Once out the front of the property, Pinto punched his brother four or five times to his body, so that he woke up in severe pain the next day. He then ran with arms outstretched at his sister-in-law, hitting her at chest level so she fell backwards and hit her head on a concrete driveway.
His parents pinned him down on the driveway, at which point he began to vomit "profusely".
Family members left the property before police arrived and early reports to police suggested no crimes had taken place.
But six days later, Pinto's sister-in-law and brother gave statements to police, detailing their assaults.
When police spoke to Pinto's mother, she became emotional and shook uncontrollably when recounting her ordeal. She too agreed to provide a statement, and allowed photographs of her injuries to be taken.
At his mother's request, a by-then sober Pinto returned to the home to be arrested by police.
Officers described him as co-operative. He told them he could remember drinking, eating and watching home movies, but not much after that.
"I'm unable to remember what happened.

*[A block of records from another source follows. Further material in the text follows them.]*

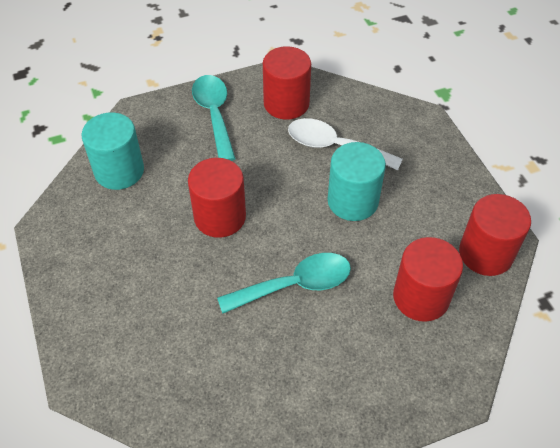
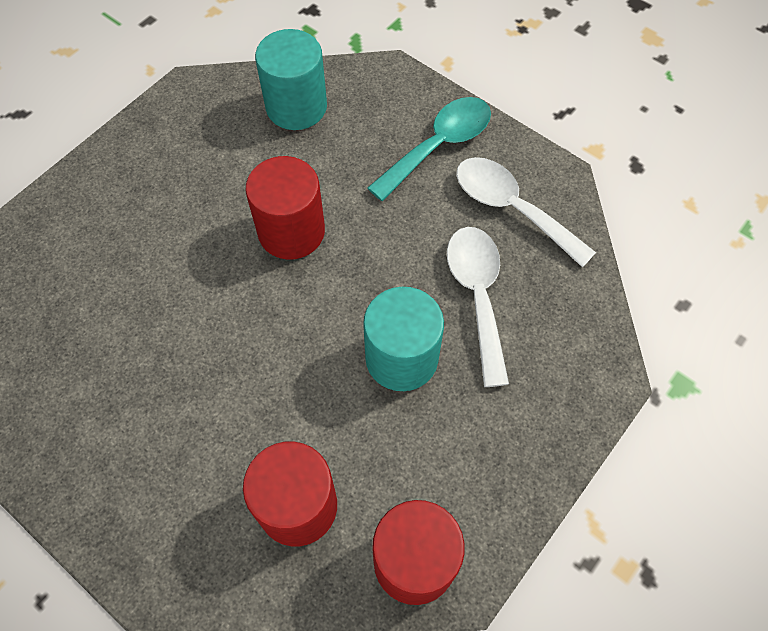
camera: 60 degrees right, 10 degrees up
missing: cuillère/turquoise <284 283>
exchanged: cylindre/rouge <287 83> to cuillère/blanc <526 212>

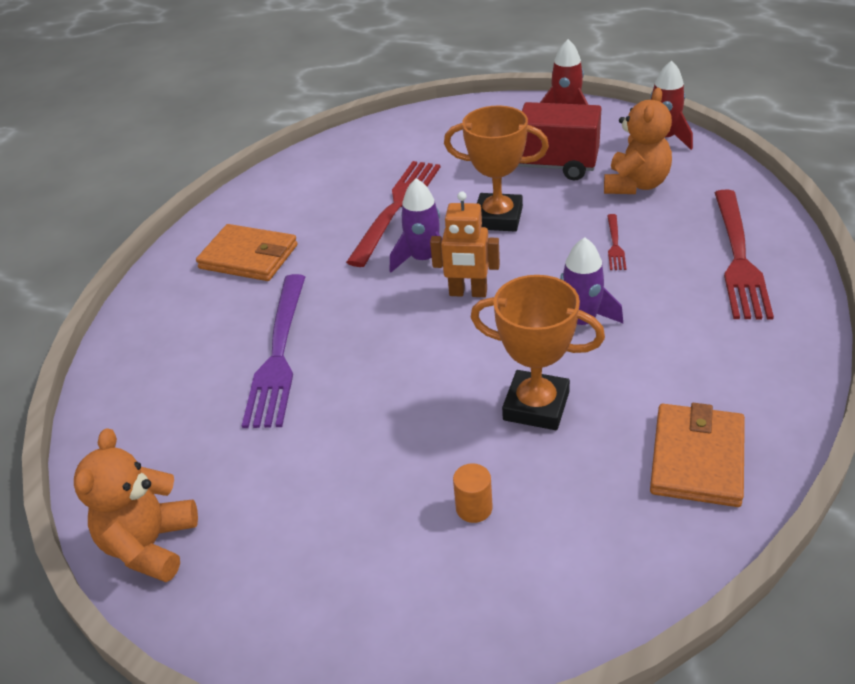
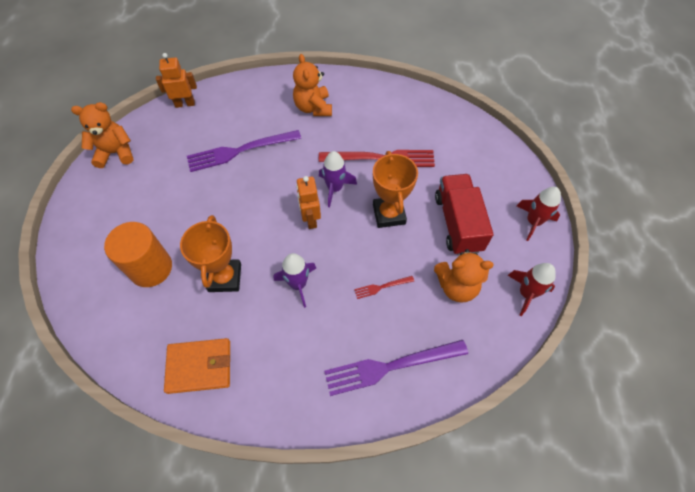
camera: 65 degrees right, 20 degrees up
appeared: robot/orange <176 80>
exchanged: portefeuille/orange <247 252> to ours en peluche/orange <312 85>
colour: fourchette/rouge <744 255> to fourchette/violet <396 368>
size: cylindre/orange <473 493> = <138 254> x2.35

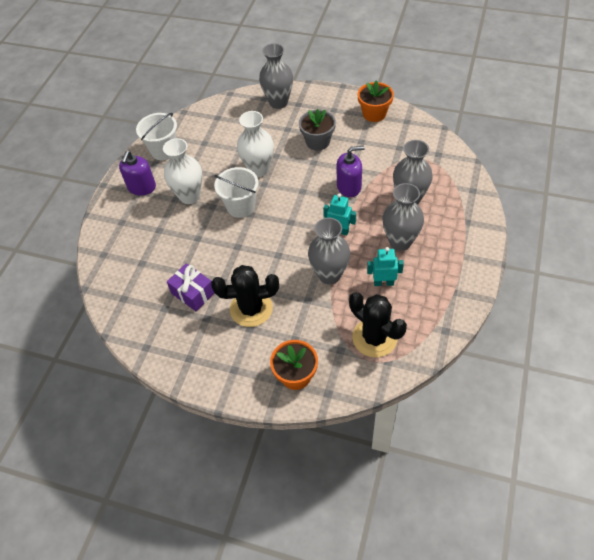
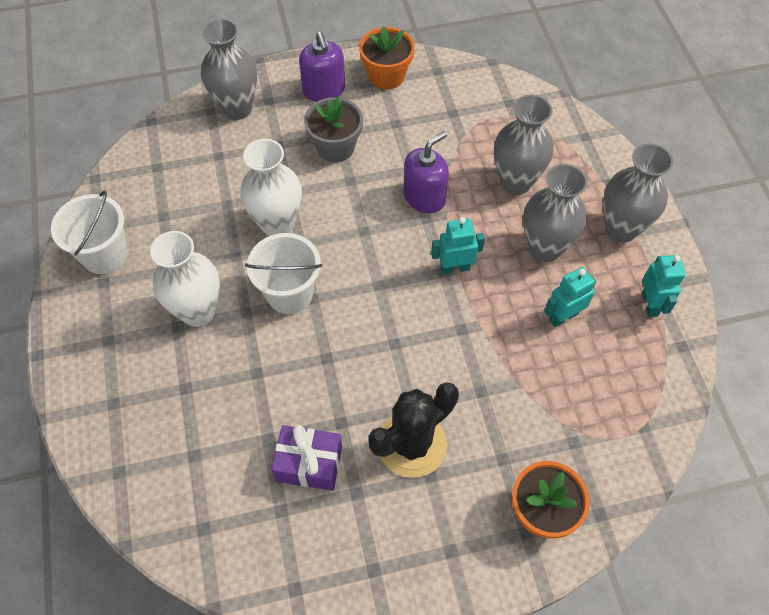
camera: 35 degrees left, 5 degrees up
missing: cactus/noir <378 325>
appeared: robot/turquoise <664 286>
relocated: distributeur de savon/violet <137 173> to <322 67>; vase/gris <329 251> to <638 192>

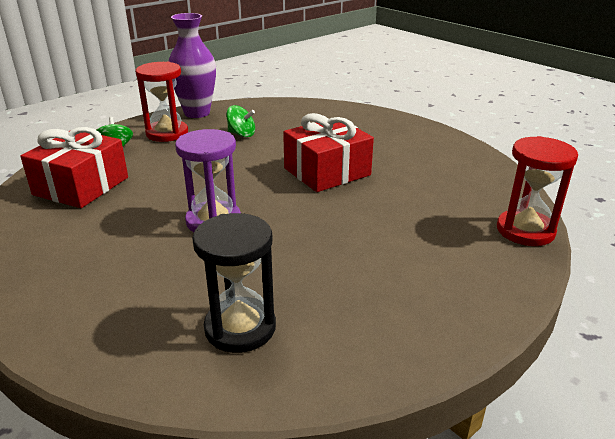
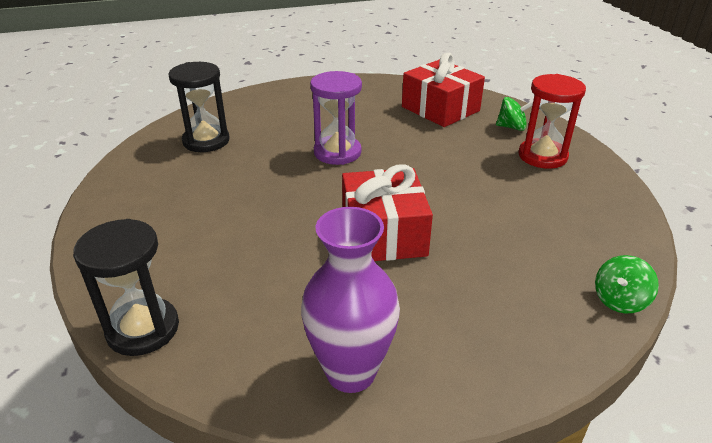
camera: 115 degrees right, 5 degrees up
relocated: vase/violet <192 65> to <350 300>; toupie/vert <240 121> to <627 284>
colour: sablier/rouge <537 191> to sablier/noir <126 287>

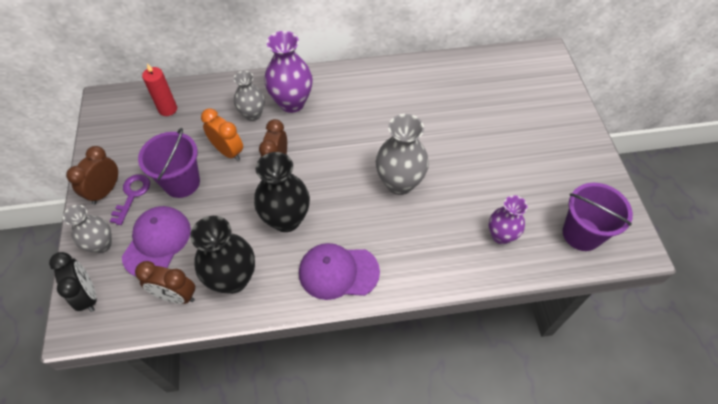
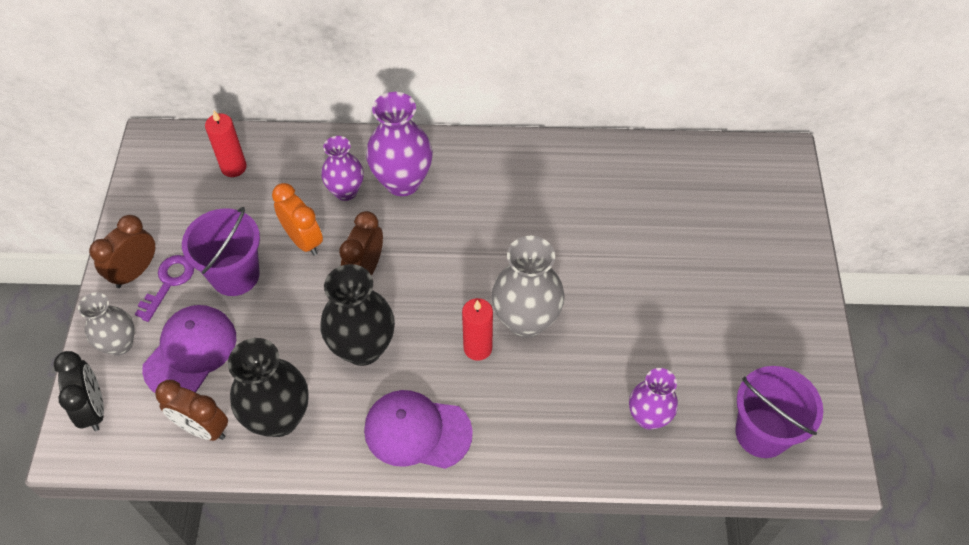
camera: 10 degrees right, 0 degrees up
appeared: bougie/rouge <477 329>
colour: vase/gris <249 96> to vase/violet <342 168>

I fell terrible, I can't remember," he told them.
He said relatives had since told him some details of his crimes, and his mother had shown him the bruises he caused her. "I was shocked that it got to that," he told police, in an emotional interview that ended with him saying he was sorry.
At Port Kembla Local Court on Wednesday, Pinto pleaded guilty to two counts of assault occasioning bodily harm, intentionally choking a person and common assault.
Magistrate Sally McLaughlin ordered a sentence assessment report ahead of Pinto's return to court on November 18.